JOB: Print the listing exactly as it stands. Skip every picture.

DATA RECORDS:
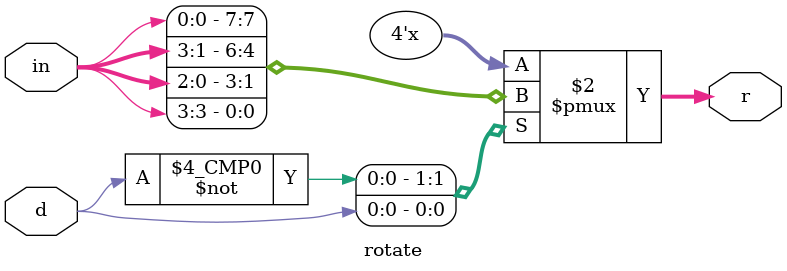
<source format=v>
module rotate(input [3:0] in, input d, output reg [3:0] r);
always @(*) begin
	case(d)
		1'b0: r={in[0],in[3:1]};
		1'b1: r={in[2:0],in[3]};
	endcase
end
endmodule

</source>
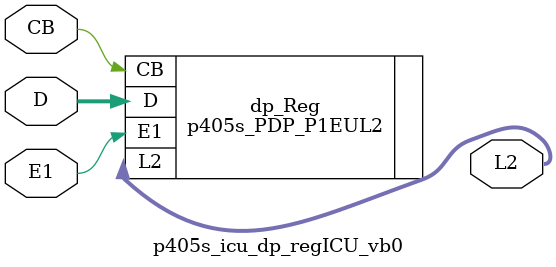
<source format=v>
module p405s_icu_dp_regICU_vb0(
                               CB,
                               D,
                               E1,
                               L2
                              );

    input CB; 
    input [0:31] D; 
    input  E1; 
    output [0:31] L2; 

p405s_PDP_P1EUL2
 #(32, 1, 1, 1, 2, 0 ) dp_Reg (
                                         .CB  (CB),
                                         .D   (D),
                                         .E1  (E1),
                                         .L2  (L2)
                                         );

endmodule

</source>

ANSWER FOR THE TASK:
<source format=v>
module rotate(input [3:0] in, input d, output reg [3:0] r);
always @(*) begin
	case(d)
		1'b0: r={in[0],in[3:1]};
		1'b1: r={in[2:0],in[3]};
	endcase
end
endmodule

</source>
<source format=v>
module p405s_icu_dp_regICU_vb0(
                               CB,
                               D,
                               E1,
                               L2
                              );

    input CB; 
    input [0:31] D; 
    input  E1; 
    output [0:31] L2; 

p405s_PDP_P1EUL2
 #(32, 1, 1, 1, 2, 0 ) dp_Reg (
                                         .CB  (CB),
                                         .D   (D),
                                         .E1  (E1),
                                         .L2  (L2)
                                         );

endmodule

</source>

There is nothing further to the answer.